As anticipated, the county commission unanimously approved on Tuesday an agreement with the Nevada Housing Division for $20 million in CARES Act funds for the county’s housing assistance program, adding to the $30 million the county had already set aside.
But there is also reason to believe the pool of funding for such assistance could grow: Commission Chairwoman Marilyn Kirkpatrick said the county has lobbied the state’s Interim Finance Committee for more money.
“We’re always looking for additional dollars and we’ve been trying to do that,” Assistant County Manager Kevin Schiller said.
For now, the county is moving ahead with $50 million in its CARES Housing Assistance Program (CHAP) in hopes of keeping more people in their homes as a statewide moratorium on evictions — extended in late August — expires in a month.
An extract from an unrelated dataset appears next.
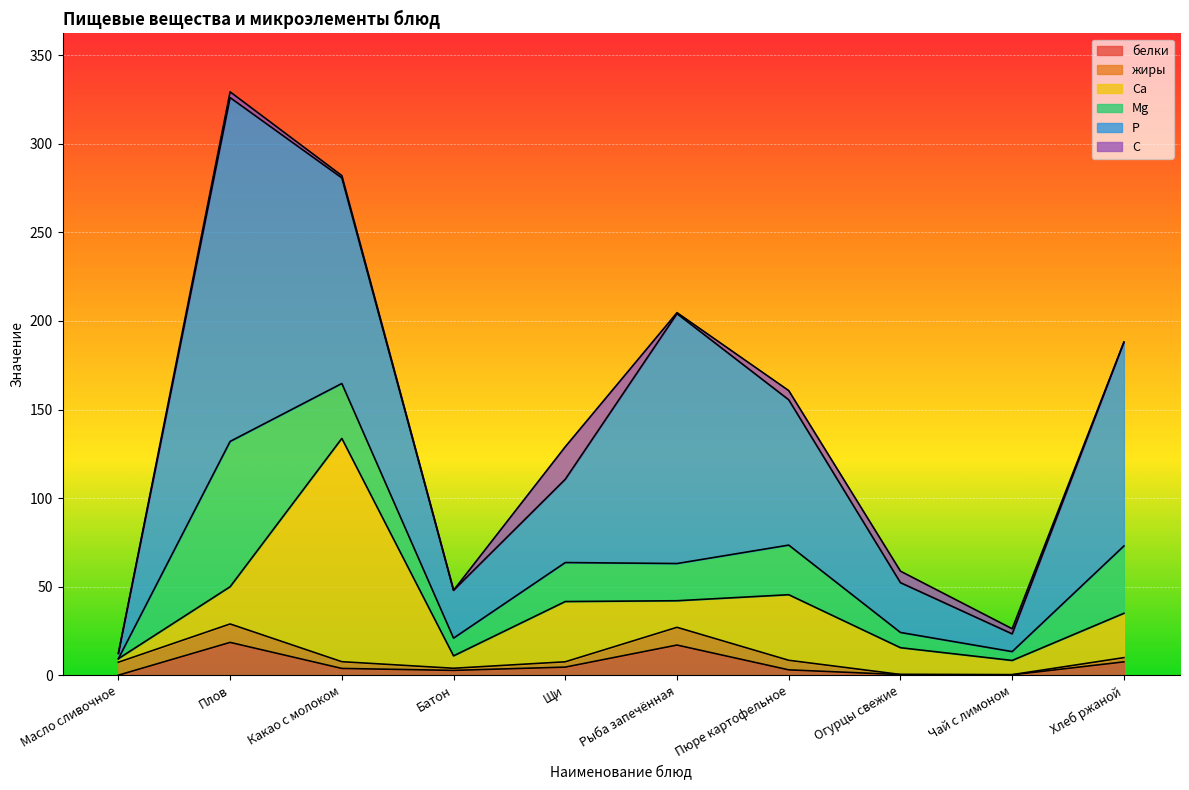

The белки series shows 28.0 at Рыба запечённая. True or false?

False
A recent federal order, however, could expand the freeze through the end of the year for residents who opt-in.
The county, which Schiller said was “initially overwhelmed” by inquiries when its program went online in July, has so far processed about 1,700 applications to the tune of some $4 million in funding. It is roughly the same amount of federal money used by the city of Las Vegas to aid between 1,000 and 1,500 households this summer before funding ran dry.
Another 3,000 or so applications are still being processed, Schiller added, meaning that an estimated $11.5 million in program funding will soon be spent.
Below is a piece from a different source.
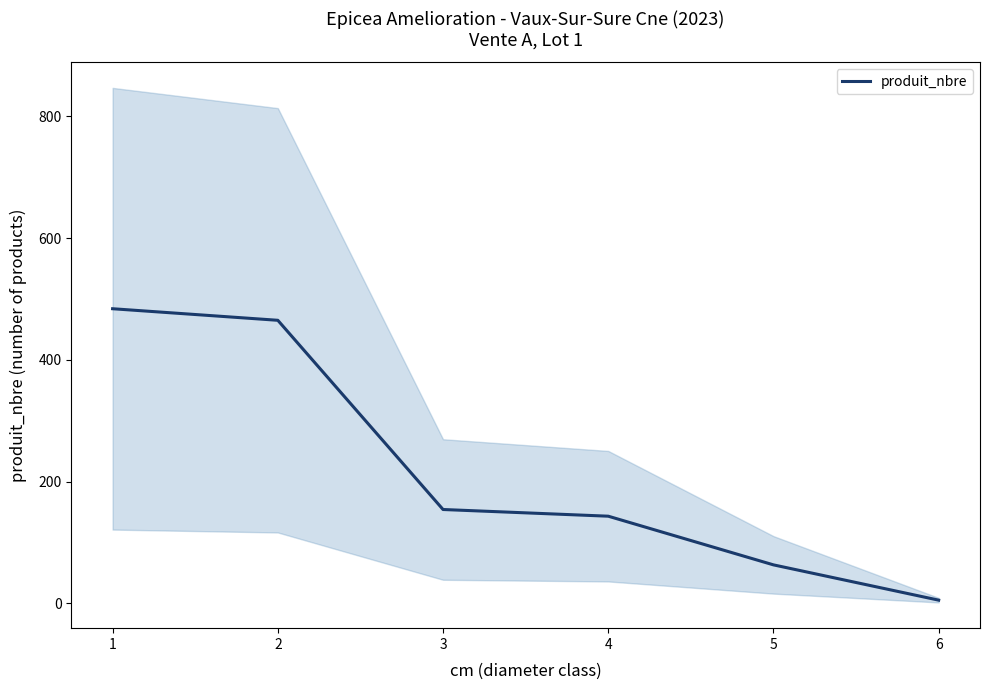

How many series are shown in this chart?

1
Based on these figures, Schiller said he expected the county to be able to assist anywhere from 14,000 to 15,000 households with $50 million in funding.
The commission also recently outlawed discriminating against renters based on their source of income, bolstering protections for individuals who participate in the county’s housing assistance program.
The assistance program is being administered through 14 nonprofits and offers direct payments to rent, utility and mortgage companies for eligible households. To qualify, applicants must be county residents, have household income not exceeding 120 percent of area median income and must not receive federal housing vouchers.
The county will resume accepting applications for the program in about two weeks after it closed its initial round, a county spokesman said.